Material for the task: Begin

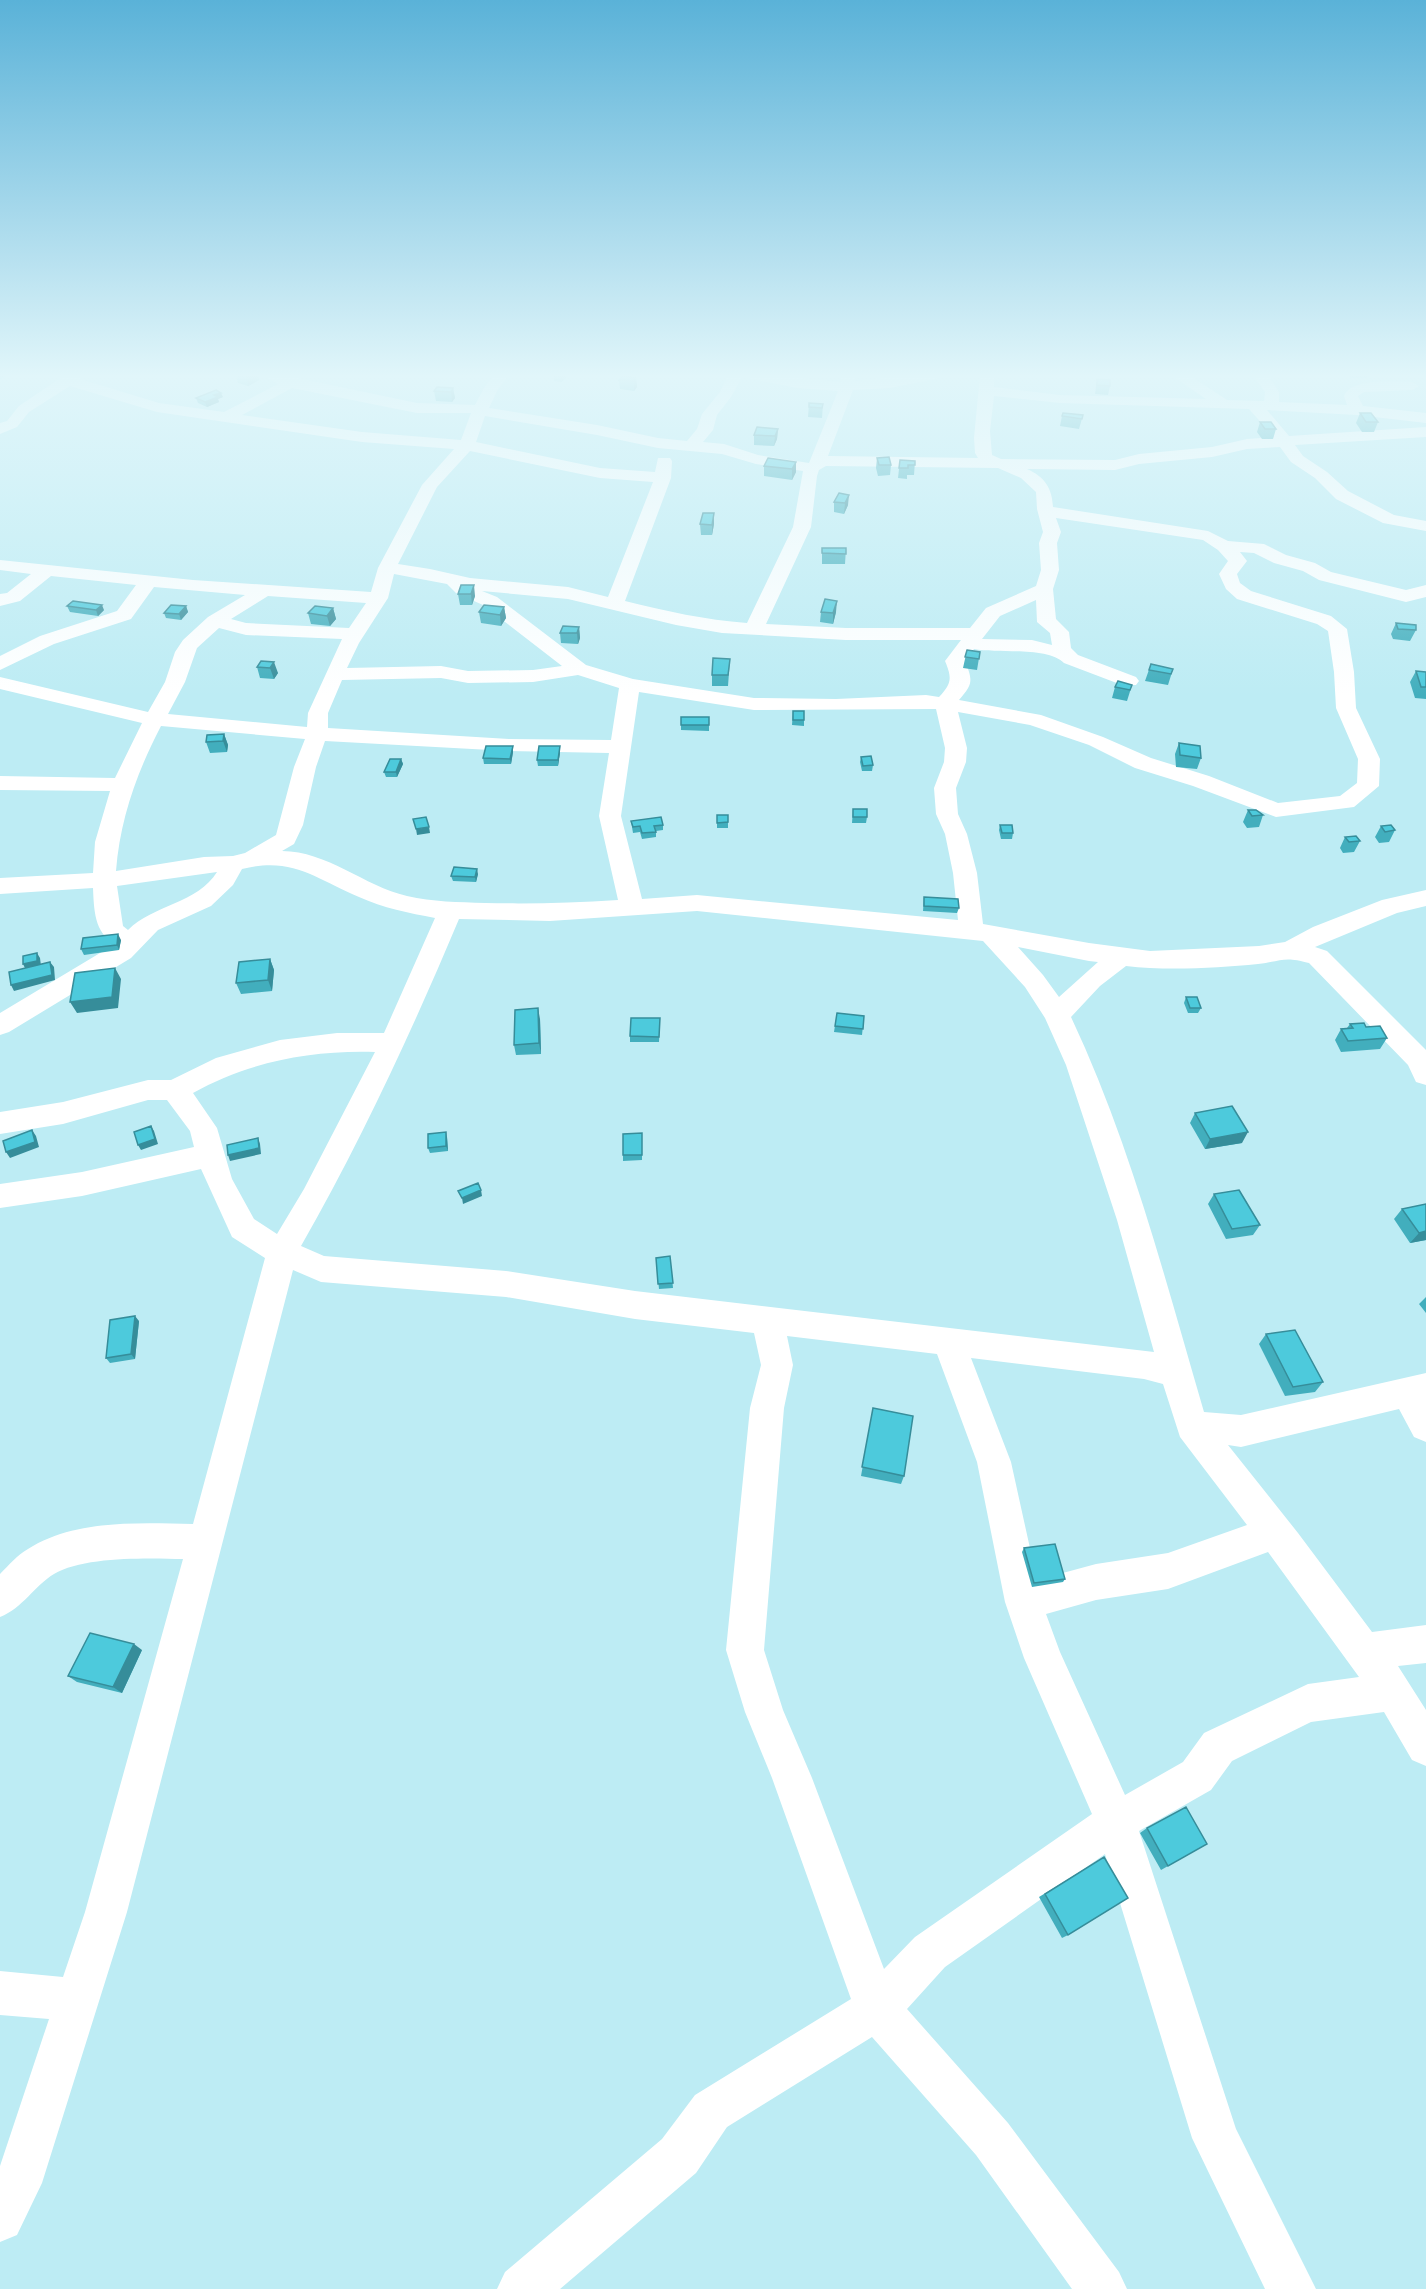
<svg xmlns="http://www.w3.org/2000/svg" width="1426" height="2289" font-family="Spectral,serif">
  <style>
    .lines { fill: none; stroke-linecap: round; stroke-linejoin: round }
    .stream { stroke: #26afc0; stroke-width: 4.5 }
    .street { fill: #fff; fill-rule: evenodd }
    .wall { fill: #42aebd }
    .shaded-wall { fill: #368d9a }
    .building { fill: #4dcadc; stroke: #368d9a; stroke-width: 1.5 }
  </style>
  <rect width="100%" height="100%" fill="#bdecf4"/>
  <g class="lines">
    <path class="stream" d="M0,377L4,375"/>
    <path class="street" d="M65,375H83L80,379L159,403L224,412L278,384L262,375H283L417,403L475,405L484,388L494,375H509L498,389L489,408L597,425L658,438L687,441L697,429L702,414L720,392L728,375H743L731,397L717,415L713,430L703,442L724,444L758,455L809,463L838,391L797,388L747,378L745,375H773L840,382L842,375H856L855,381L912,375H942L940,378L890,388L853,390L828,456L978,458L975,453L974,438L980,375H994V387L1060,395L1206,399L1174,377L1189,375L1227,400L1264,401L1265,392L1253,375H1268L1279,392V402L1347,405L1344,396C1351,378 1394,382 1412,382L1419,386L1412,390L1364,392L1358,396L1363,406L1426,413V423L1357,415L1267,410L1289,436L1426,427V437L1295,445L1303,456L1327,472L1348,491L1394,515L1426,521V531L1383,523L1336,499L1315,478L1291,462L1280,447L1247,449L1212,457L1139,464L1115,470L1027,469C1045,477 1052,488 1053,507L1208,531L1228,541L1264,544L1286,555L1315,563L1331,572L1406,590L1426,585V597L1406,602L1319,580L1303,571L1274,563L1254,553L1240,552L1247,561L1237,574L1240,583L1251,591L1331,616L1347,629L1354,672L1356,708L1380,759L1379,786L1354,807L1276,817L1193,786L1135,768L1089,745L1030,725L958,712L967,748L966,762L956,788L958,814L967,834L977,873L983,924L1089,943L1150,951L1259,946L1285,942L1313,927L1382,900L1426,890V906L1397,913L1315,947L1327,951L1426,1050V1085L1416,1082L1408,1065L1309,963C1284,956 1282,961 1258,964C1217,968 1167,971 1126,966L1100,986L1071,1017C1130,1142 1165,1279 1204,1412L1241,1415L1426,1373V1442L1414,1437L1399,1409L1241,1447L1228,1445L1298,1533L1372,1632L1426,1625V1663L1398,1666L1426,1710V1766L1412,1760L1384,1712L1311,1722L1232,1761L1211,1790L1139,1831L1236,2129L1316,2289H1265L1192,2138L1105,1854L945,1967L907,2009L1008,2123L1119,2272L1127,2289H1072L976,2155L872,2037L727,2127L696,2173L560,2289H497L505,2272L662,2139L695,2095L851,1999L772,1778L745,1712L726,1650L750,1408L761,1365L754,1333L635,1319L506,1297L321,1282L293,1270L127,1912L42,2183L17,2235L0,2242V2166L49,2019L0,2015V1971L63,1977L85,1912L183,1559C150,1558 83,1556 54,1574C34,1586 23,1608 0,1617V1574C9,1565 17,1555 28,1549C75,1519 140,1523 193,1524L265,1258L232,1237L201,1169L82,1196L0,1208V1184L82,1172L194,1147L190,1131L167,1100H148L63,1124L0,1134V1112L63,1102L148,1080H171L216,1058L280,1040L337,1033H384L435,918C409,913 383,908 359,897C316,879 293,856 242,869L233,885L211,906L158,930L131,958L9,1032L0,1035V1013L115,944C94,933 94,909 93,888L0,894V878L93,873L95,842L110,791L0,790V776L115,778L142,723L0,689V677L148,712L165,682L175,652L183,640L208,617L245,595L154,587L131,619L54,644L0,670V656L40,636L117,611L136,585L51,576L20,601L0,606V594L7,593L31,574L0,570V560L193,580L371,592L378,568L422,485L454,449L362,442L157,412L70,386L29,412L17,427L0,434V423L7,421L19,406ZM292,388L417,413H471L461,440L362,432L242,415ZM994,396L1060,403L1249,409L1274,437L1247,439L1212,447L1139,454L1115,460L1001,459L992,455L990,431ZM485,416L597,435L658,448L722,454L756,464L803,471L793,527L747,623C705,620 666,611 625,601L671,478L672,461L670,458H658L655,472L600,468L476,442ZM470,451L600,478L653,482L608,597L568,587L470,578L430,569L398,564L437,487ZM826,466L998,468L1021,478L1036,492L1037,509L1043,532L1039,543L1041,570L1036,586L986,608L970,628H846L766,624L811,527L817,476L819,470ZM1056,518L1203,540L1218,550L1228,561L1219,574L1226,589L1237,599L1317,624L1328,631L1334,672L1336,708L1358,759L1357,783L1340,796L1278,803L1209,776L1151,758L1103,737L1041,715L959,700C973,684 973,681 965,661L974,649C998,654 1047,646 1064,663L1122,685H1136L1139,681L1136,677L1078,655L1071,648L1069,632L1056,619L1053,589L1059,570L1057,543L1061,532ZM394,574L447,584L456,593L483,605L562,666L533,670L468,671L441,666L347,668L359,643L388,598ZM482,591L568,599L676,625L722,633L846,640H961L945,661C952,678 952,683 939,697L926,695L836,699L754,698L633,679L586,665L497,597ZM268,596L366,603L349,628L246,623L231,619ZM1036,600L1037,622L1050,633L1052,645L1032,640L982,639L1000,616ZM219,628L246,635L342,639L308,713L307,727L168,714L185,682L197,648ZM578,675L619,688L611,740L509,739L328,728V713L342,680L441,678L468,683L533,682ZM639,692L754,710L936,709L945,748L944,762L934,788L936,814L945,834L953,873L958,920L697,895L642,899L621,816ZM161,726L305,739L294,767L276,835L245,853L233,856L204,857L116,871C120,819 137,772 161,726ZM325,741L509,751L609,753L599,816L618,900C573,903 530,904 485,903C458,902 433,902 407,896C364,886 327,851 282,851L294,844L303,825L316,767ZM217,872C198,903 153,905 128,930L123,926L117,886ZM697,911L983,941L1025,987L1045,1018L1066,1065L1117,1220L1154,1352L635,1291L506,1271L324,1256L301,1246C361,1141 412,1031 459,919L550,921ZM1018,947L1089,961L1098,962L1059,997L1043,975ZM375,1052L304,1189L277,1234L254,1219L232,1179L217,1128L193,1093C248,1062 311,1050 375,1052ZM787,1336L937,1354L977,1462L1005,1602L1024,1658L1092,1814L915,1937L884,1969L812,1778L783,1710L764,1650L784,1408L793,1365ZM971,1358L1144,1379L1163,1384L1180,1437L1247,1525L1168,1553L1096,1564L1037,1580L1011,1462ZM1268,1552L1359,1677L1308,1684L1204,1733L1183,1762L1125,1795L1060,1652L1046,1614L1096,1600L1168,1589Z"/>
  </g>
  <path class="wall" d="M236,375H258L259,380L248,386L238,383Z
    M554,375H566V378L561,382L554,381Z
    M1349,375H1368L1367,378H1350Z
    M636,378L637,387L634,391L620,389L619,380Z
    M1097,379L1110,386L1108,395L1095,394Z
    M453,388L455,398L452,402L436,401L434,391Z
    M223,397L218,399L219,402L207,407L198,403L196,398Z
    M809,403L823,404L822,418L808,417Z
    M1360,413L1378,422L1374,432H1362L1356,423Z
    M1083,415L1079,429L1060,426L1062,416Z
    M1260,422L1276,429L1273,439H1262L1257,432Z
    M778,429L777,439L774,446L754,445V435Z
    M877,458L891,465L890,475L878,476L876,468Z
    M900,460L915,461L914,475H907V479L898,478Z
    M796,462V472L792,480L764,476V466Z
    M839,493L848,505L844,514L834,512V502Z
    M700,524H714L712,535H701Z
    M822,548H846L845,564H822Z
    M461,585L475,596L472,605H460L458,594Z
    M67,606L104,610L98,616L70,612Z
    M186,606L188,612L181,620L166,618L164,613Z
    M504,607L506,618L501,626L481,623L479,612Z
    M333,608L336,619L330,626L311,624L308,613Z
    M821,612H836L833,624L820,622Z
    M1396,623L1416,630L1410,641L1393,639L1391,634Z
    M579,627L580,638L578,644L561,643L560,633Z
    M967,650L980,652L977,670L963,668Z
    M730,659L728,686H712V675Z
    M261,661L278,673L274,679L260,678L257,667Z
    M1151,664L1173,669L1168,685L1145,681Z
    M1416,671L1426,672V699L1415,698L1410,682Z
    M1132,685L1127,701L1112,698L1115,687Z
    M793,711H804V726L792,725Z
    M709,717V731L681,730V725Z
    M224,734L228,745L227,752L210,753L206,742Z
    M1179,743L1201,758L1197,769L1176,767L1175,754Z
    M513,746V752L511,764H484L483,758Z
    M560,746V752L558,766H538L537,760Z
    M861,757L873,765L872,771H862L860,762Z
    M401,759L403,764L397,777H386L384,772Z
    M853,809L867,817L866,823H852Z
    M1248,810L1263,815L1259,827L1247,828L1243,822Z
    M717,815H728V828H717Z
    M631,821L663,825V830L656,831V837L642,839L640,832L633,833Z
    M1000,825L1013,833L1012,839H1001L999,830Z
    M1381,826L1395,830L1389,842L1379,843L1375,837Z
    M1345,837L1360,841L1354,852L1343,853L1340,848Z
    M478,874L476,882L453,881L451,876Z
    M924,897L959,908L957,913L923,911Z
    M121,940L119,950L84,955L81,949Z
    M270,959L274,970L272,991L241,994L236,983Z
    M1186,997L1201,1008L1198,1013H1188L1184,1003Z
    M837,1013L864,1016L862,1035L834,1032Z
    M660,1018L659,1042H630V1036Z
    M540,1019L541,1054L516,1055L514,1045Z
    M1350,1024L1366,1027L1387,1038L1380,1049L1341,1052L1335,1040L1341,1029L1347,1028Z
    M1195,1113L1242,1143L1205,1149L1190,1123Z
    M642,1133V1160L623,1161V1155Z
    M447,1137L448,1151L430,1153L428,1148Z
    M1214,1194L1260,1225L1253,1235L1226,1239L1208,1204Z
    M1426,1204V1240L1410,1243L1394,1219L1402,1209Z
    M670,1256L673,1288L659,1289L656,1258Z
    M1426,1297V1313L1419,1304Z
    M139,1321L135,1359L110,1363L106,1358Z
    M1266,1334L1323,1382L1315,1392L1285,1396L1259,1344Z
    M873,1408L904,1476L901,1484L861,1476Z
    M1024,1548L1065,1579L1063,1582L1032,1587L1022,1552Z
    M142,1650L122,1693L77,1682L68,1676Z
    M1147,1828L1207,1844L1161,1870L1140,1833Z
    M1104,1857L1068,1935L1062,1938L1039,1897Z"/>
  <path class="shaded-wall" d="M247,375H258L259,380L248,386L246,376Z
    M560,375H566V378L561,382Z
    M636,378L637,387L634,391V381Z
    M453,388L455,398L452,402L451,392Z
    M221,393L223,397L218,399L219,402L207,407L205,402L214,395Z
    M778,429L777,439L774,446L775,436Z
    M796,462V472L792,480V469Z
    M849,495L848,505L844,514L845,503Z
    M714,513V524L712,535V525Z
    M474,585L475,596L472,605L471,594Z
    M837,601L836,612L833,624V613Z
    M102,605L104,610L98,616L96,610Z
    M186,606L188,612L181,620L179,614Z
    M504,607L506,618L501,626L500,615Z
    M333,608L336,619L330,626L327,616Z
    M579,627L580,638L578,644L577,633Z
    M274,662L278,673L274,679L270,668Z
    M224,734L228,745L227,752L223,741Z
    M513,746V752L511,764L510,759Z
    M560,746V752L558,766V760Z
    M401,759L403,764L397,777L396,772Z
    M429,827L430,833L417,835L416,829Z
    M477,869L478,874L476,882L475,877Z
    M118,934L121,940L119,950L117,945Z
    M37,953L40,958L41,966L26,970L23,964Z
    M270,959L274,970L272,991L268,980Z
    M50,962L54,967L55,980L14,991L11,985Z
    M115,968L121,979L118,1008L77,1013L70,1002Z
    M538,1008L540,1019L541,1054L539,1043Z
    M151,1126L154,1131L158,1144L141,1150L138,1145Z
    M32,1130L36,1136L39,1147L10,1158L6,1152Z
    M446,1132L447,1137L448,1151L446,1146Z
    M1248,1132L1242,1143L1205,1149L1210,1139Z
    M258,1138L260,1144L261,1154L230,1161L228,1155Z
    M481,1190L482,1196L463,1204L462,1198Z
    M1426,1231V1240L1410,1243L1419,1233Z
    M135,1316L139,1321L135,1359L131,1354Z
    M134,1644L142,1650L122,1693L113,1687Z"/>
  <path class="building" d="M622,376L636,378L634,381L619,380Z
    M1097,379L1110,380V386L1097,385Z
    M437,387L453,388L451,392L434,391Z
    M216,390L221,393L214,395L218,397L205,402L196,398Z
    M809,403L823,404L822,408L809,407Z
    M1063,413L1083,415L1082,419L1062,416Z
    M1360,413H1371L1378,422H1366Z
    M1260,422H1271L1276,429H1265Z
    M757,427L778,429L775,436L754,435Z
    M889,457L891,465H879L877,458Z
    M768,458L796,462L792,469L764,466Z
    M900,460L915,461V465H908V468H899Z
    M839,493L849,495L845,503L834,502Z
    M703,513H714L712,525L700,524Z
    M822,548H846V554L822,553Z
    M461,585H474L471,594H458Z
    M825,599L837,601L833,613L821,612Z
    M73,601L102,605L96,610L67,606Z
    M171,605L186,606L179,614L164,613Z
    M484,605L504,607L500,615L479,612Z
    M315,606L333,608L327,616L308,613Z
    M1396,623L1416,625V630L1398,629Z
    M563,626L579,627L577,633H560Z
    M967,650L980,652L979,659L965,657Z
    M713,658L730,659L728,675H712Z
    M261,661L274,662L270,668L257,667Z
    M1151,664L1173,669L1171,674L1149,670Z
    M1416,671L1426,672V687H1421Z
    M1118,681L1132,685L1130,690L1115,687Z
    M793,711H804V720H793Z
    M681,717H709V725H681Z
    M224,734L223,741L206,742L207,735Z
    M1179,743L1200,746L1201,758L1180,755Z
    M486,746H513L510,759L483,758Z
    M539,746H560L558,760H537Z
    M871,756L873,765L863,766L861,757Z
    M390,759H401L396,772H384Z
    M853,809H867V817H853Z
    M1248,810H1256L1263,815L1252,816Z
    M717,815H728V822L717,823Z
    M426,817L429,827L416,829L413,819Z
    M661,817L663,825L654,826L656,832L642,833L640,826L633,827L631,821Z
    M1000,825H1012L1013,833H1002Z
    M1391,825L1395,830L1385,832L1381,826Z
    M1356,836L1360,841L1349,842L1345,837Z
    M454,867L477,869L475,877L451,876Z
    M924,897L958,899L959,908L924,906Z
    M118,934L117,945L81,949L83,938Z
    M37,953V961L23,964V956Z
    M270,959L268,980L236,983L239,962Z
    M50,962L52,975L11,985L9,972Z
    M115,968L112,997L70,1002L75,973Z
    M1186,997H1197L1201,1008H1190Z
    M538,1008L539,1043L514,1045L515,1010Z
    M837,1013L864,1016L863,1029L835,1026Z
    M631,1018H660L659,1037L630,1036Z
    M1364,1023L1366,1027L1380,1026L1387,1038L1348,1041L1341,1029L1353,1028L1350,1024Z
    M1232,1106L1248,1132L1210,1139L1195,1113Z
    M151,1126L155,1139L138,1145L134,1132Z
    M32,1130L35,1142L6,1152L3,1141Z
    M446,1132V1146L428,1148V1134Z
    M642,1133V1155H623V1134Z
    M258,1138L259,1148L228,1155L227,1145Z
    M478,1183L481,1190L462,1198L458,1191Z
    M1239,1190L1260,1225L1232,1229L1214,1194Z
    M1426,1204V1231L1419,1233L1402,1209Z
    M670,1256L673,1283L658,1284L656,1258Z
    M135,1316L131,1354L106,1358L110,1320Z
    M1295,1330L1323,1382L1293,1387L1266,1334Z
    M873,1408L913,1416L904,1476L862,1467Z
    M1055,1544L1065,1579L1034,1583L1024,1548Z
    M90,1633L134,1644L113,1687L68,1676Z
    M1186,1807L1207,1844L1168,1866L1147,1828Z
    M1104,1857L1128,1898L1068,1935L1045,1894Z"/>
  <linearGradient id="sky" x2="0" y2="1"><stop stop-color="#5ab2d8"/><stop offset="0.54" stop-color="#e1f6fa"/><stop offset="1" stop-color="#e1f6fa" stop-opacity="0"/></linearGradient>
  <rect width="1426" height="696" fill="url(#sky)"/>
</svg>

Material for the task: End

- _The problem_
Find every line above that contains the word "lines", and return each one.

- _Task solution_
    .lines { fill: none; stroke-linecap: round; stroke-linejoin: round }
  <g class="lines">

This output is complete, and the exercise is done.